VCAT Rules on Access Charges 

VCAT limits access charges on electronically stored “documents”

The VCAT has on 3 April 2020 made a landmark decision which will dramatically impact the way in which agencies impose access charges for electronically stored material.  It has overturned the approach which agencies were required to take for over 35 years.

It ruled that where it comes to access charges for searching for:

•    electronically stored emails or email chains;

•    electronically stored “documents” (such as internal memoranda and file notes);

•    electronically stored “documents” which have been saved or scanned in .pdf format,

agencies should charge 1.5 fee units per hour or part of an hour for searching rather than the reasonable costs imposed by an agency in providing a written document.

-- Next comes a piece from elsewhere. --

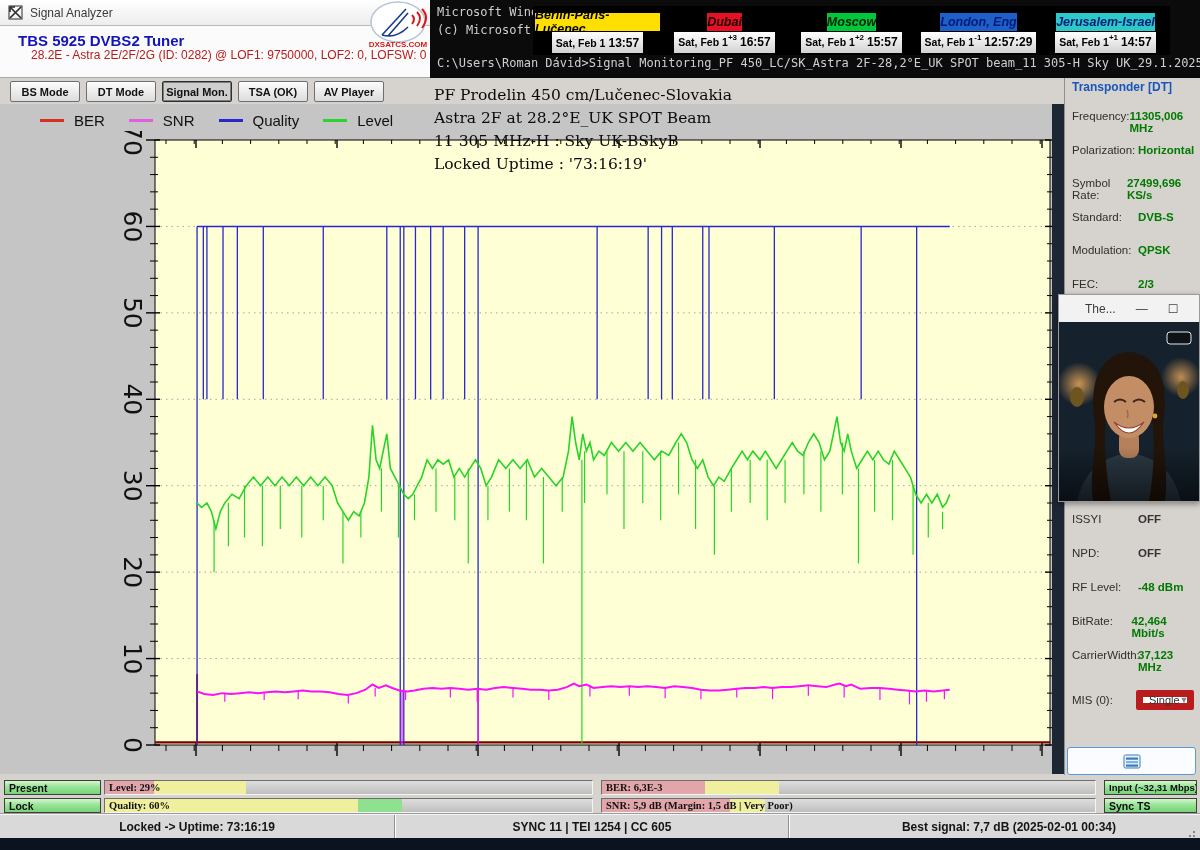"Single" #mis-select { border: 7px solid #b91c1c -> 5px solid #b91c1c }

The issue in dispute was as to which Item in the Schedule to the Freedom of Information (Access Charges) 2014 should be imposed for such electronically stored material.  

Item 1 of the Schedule applies to allow a charge of 1.5 fee units per hour or part of an hour for searching for documents, but only where Item 7 does not apply.  

Item 7 of the Schedule allows a charge for the reasonable costs incurred by an agency in providing a written document, in effect, where s 19 of the Freedom of Information Act 1982  (Vic) (“FOI Act”) requires an agency to generate a written document from computer stored information.  The language in Item 7 and s 19 mirror each other.

The VCAT accepted that information stored electronically, whether on one computer disc or multiple computer discs, and whether in one location or multiple different locations (including overseas), was not stored discretely.  However, it concluded that the information which comprises these electronically stored emails and other “documents” were available in discrete form in documents of an agency.  While something like an email may be stored as a collection of digits (1s and 0s) in a disc or discs, it remains available in discrete form once retrieved.

Accordingly, s 19 of the FOI Act does not apply and so the access charges under Item 7 in the Schedule (which has language mirroring s 19) do not apply.  The correct charge for search time is under Item 1.

It would appear that the only time that Item 7 of the Schedule (and s 19 of the FOI Act) will have work to do is where:

  • information exists and is stored electronically, but is disparate not just in the manner in which it is stored, but also in the manner in which it can be retrieved (ie in separate records), such that the information is required to be collated or compiled into a single record, or
  • the document is no longer “available” because the agency no longer has the technology to retrieve it.